◆ TEXTO DE REFERÊNCIA:
.....

Porque a todo aquele, a quem muito foi dado, muito será pedido, e ao que muito confiaram, mais contas lhe tomarão (Lucas, XII: 47-48) 

O tema pertinente à regularização fundiária não é propriamente novo no Brasil, podendo ser apontadas no século XIX legislações que visavam de um lado identificar as posses e legitimar seus ocupantes e, de outro, separar os bens públicos dos privados.

No século XX a irregularidade fundiária migrou para áreas urbanas, face o êxodo rural, seguido do desordenado crescimento das cidades, fruto, em muito, de um empreendedorismo nem sempre marcado pela responsabilidade. Para mitigar os efeitos da irregularidade, o legislador tratou em alguns momentos da matéria, como, por exemplo, nas disposições transitórias do Decreto-lei 58/1937 e nas disposições gerais da Lei Federal 6.766/1979.

Contudo, é com a Lei Federal 11.977/2009, conhecida como Programa Minha Casa Minha Vida, que a Regularização Fundiária é tratada com protagonismo pelo legislador. O artigo 46 indica que a solução desse grave problema nacional demanda um “conjunto de medidas jurídicas, urbanísticas, ambientais e sociais” com vistas a regularizar os assentamentos e titular seus ocupantes.

A realidade apontava que os casos de irregularidade não eram – e de fato não são – de todo idênticos, indicando a necessidade de tratar de forma desigual os empreendimentos irregulares dos empreendimentos projetados, de maneira a garantir também ao conjunto de ocupantes daqueles o mesmo acesso que os adquirentes destes tinham ao fundamental direito à moradia digna, acrescida com o plus da propriedade (no estrito sentido civilista), dela se extraindo suas funções sociais e ambientais. No plano da moradia, a regularização atua, portanto, garantindo os basilares direitos à igualdade e à dignidade.

Vista por outro ângulo, a Lei 11.977 evidencia a próxima relação entre o sistema registral imobiliário brasileiro e os direitos fundamentais. Trabalhando há 170 anos na senda da segurança jurídica, atua, entre outros, na proteção de direitos patrimoniais e creditícios, no controle jurídico do ordenamento urbano, na publicidade ambiental e na proteção de consumidores de bens imóveis.

.....

◆ REGISTROS:
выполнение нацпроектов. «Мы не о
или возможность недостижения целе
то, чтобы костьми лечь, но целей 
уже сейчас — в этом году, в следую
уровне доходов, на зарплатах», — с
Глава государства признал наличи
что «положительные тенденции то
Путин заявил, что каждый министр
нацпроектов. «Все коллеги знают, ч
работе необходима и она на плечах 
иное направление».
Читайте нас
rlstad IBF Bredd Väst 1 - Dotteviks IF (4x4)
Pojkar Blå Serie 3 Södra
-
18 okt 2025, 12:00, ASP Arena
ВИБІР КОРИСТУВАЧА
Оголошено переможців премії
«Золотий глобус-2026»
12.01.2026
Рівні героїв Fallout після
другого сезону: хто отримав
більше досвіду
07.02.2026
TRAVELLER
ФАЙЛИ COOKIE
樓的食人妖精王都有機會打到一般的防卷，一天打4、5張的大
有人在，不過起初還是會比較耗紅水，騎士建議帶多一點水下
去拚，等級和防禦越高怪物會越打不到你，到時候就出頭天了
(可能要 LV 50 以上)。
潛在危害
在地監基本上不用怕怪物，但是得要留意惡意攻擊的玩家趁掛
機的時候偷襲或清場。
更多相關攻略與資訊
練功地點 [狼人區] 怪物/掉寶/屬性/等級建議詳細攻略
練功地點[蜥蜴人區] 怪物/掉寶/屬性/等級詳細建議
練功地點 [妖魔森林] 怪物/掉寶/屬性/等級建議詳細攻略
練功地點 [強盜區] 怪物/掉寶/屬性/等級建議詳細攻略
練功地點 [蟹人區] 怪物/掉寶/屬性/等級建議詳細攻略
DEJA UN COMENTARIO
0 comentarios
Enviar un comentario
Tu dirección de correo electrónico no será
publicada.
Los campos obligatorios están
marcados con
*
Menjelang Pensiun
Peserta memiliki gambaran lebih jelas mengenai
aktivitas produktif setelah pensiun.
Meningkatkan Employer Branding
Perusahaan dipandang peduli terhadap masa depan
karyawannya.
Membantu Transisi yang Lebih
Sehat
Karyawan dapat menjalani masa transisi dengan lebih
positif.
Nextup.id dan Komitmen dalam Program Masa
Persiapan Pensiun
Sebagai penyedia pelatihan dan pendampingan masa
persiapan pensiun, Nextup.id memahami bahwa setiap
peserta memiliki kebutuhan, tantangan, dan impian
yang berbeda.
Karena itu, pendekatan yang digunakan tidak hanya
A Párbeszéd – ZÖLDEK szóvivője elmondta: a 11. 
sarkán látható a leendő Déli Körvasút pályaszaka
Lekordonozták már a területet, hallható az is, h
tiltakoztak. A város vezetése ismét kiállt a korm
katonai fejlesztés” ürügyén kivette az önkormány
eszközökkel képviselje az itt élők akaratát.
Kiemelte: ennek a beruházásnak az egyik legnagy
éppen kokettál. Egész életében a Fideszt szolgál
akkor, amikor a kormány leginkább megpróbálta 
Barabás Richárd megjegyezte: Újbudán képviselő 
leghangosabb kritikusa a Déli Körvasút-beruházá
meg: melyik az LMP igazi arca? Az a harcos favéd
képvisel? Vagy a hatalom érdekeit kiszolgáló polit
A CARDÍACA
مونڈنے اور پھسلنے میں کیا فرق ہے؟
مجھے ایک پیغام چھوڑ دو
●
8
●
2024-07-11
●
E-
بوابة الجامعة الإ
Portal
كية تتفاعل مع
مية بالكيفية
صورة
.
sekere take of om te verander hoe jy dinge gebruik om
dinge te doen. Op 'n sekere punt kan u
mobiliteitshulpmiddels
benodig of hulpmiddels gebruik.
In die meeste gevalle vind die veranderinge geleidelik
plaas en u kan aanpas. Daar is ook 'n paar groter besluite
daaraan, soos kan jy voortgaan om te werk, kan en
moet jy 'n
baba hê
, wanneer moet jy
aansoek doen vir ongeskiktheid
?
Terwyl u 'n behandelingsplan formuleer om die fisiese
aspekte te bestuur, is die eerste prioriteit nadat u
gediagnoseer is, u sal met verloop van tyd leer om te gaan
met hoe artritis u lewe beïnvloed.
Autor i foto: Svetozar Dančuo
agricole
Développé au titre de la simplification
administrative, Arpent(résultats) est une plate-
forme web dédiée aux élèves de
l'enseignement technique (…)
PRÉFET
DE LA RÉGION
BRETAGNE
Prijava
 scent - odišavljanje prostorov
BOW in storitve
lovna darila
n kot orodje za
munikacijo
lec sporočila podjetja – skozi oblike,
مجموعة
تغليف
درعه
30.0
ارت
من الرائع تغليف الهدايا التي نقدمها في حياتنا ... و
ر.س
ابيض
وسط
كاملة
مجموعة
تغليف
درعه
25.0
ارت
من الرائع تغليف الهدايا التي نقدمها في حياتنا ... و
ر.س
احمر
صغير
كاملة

.....

◆ O QUE FAZER:
• 1. Indique se cada afirmação abaixo está de acordo com o texto sobre regularização fundiária, respondendo sim ou não e citando literalmente as palavras do texto que decidem a questão.
(a) A Lei Federal 11.977/2009 é conhecida como Programa Minha Casa Minha Vida.
(b) No século XX, a irregularidade fundiária migrou para áreas rurais.
(c) O sistema registral imobiliário brasileiro atua há 100 anos na segurança jurídica.
• 2. Responda às perguntas a seguir com base no texto sobre regularização fundiária.
(a) Em que século o texto aponta legislações que visavam identificar as posses e legitimar seus ocupantes?
(b) Quais duas normas o texto cita como exemplos de momentos em que o legislador tratou da matéria no século XX?
(c) Qual artigo da Lei 11.977 indica que a solução do problema demanda um "conjunto de medidas jurídicas, urbanísticas, ambientais e sociais"?
• 3. Prossiga com o texto sobre regularização fundiária a partir do ponto em que ele termina.
A listagem não tem nenhum papel aqui.

◆ RESPOSTAS POR ITEM:
• 1.
(a) Sim: "conhecida como Programa Minha Casa Minha Vida"
(b) Não: "a irregularidade fundiária migrou para áreas urbanas"
(c) Não: "Trabalhando há 170 anos na senda da segurança jurídica"

• 2.
(a) No século XIX.
(b) O Decreto-lei 58/1937 e a Lei Federal 6.766/1979.
(c) O artigo 46.

• 3.
Nesse passo, a competência dos registradores imobiliários para processamento do pedido de regularização fundiária encontra matriz histórica, sendo consequência lógica da tutela constitucional do direito à propriedade imobiliária a eles atribuída.

Não obstante, necessário se fez alterar alguns paradigmas do moderno sistema registral para viabilizar a regularização fundiária e o ingresso de milhões de brasileiros ao mercado imobiliário formal. Dentre eles, a possibilidade de publicidade registral da posse legitimada, de forma a permitir, administrativamente, sua conversão em domínio pelo decurso do prazo prescricional.

Também houve significativa flexibilização dos princípios registrais, sempre lembrando que se está diante de situação fática complexa, em que as soluções tradicionais foram revisitadas pelo legislador de 2009.

Se já é possível vislumbrar nesse breve artigo pontos de contato do registro imobiliário com os direitos fundamentais, parece que a atual regularização fundiária confere contornos especiais ao papel da instituição registral na realização daqueles direitos.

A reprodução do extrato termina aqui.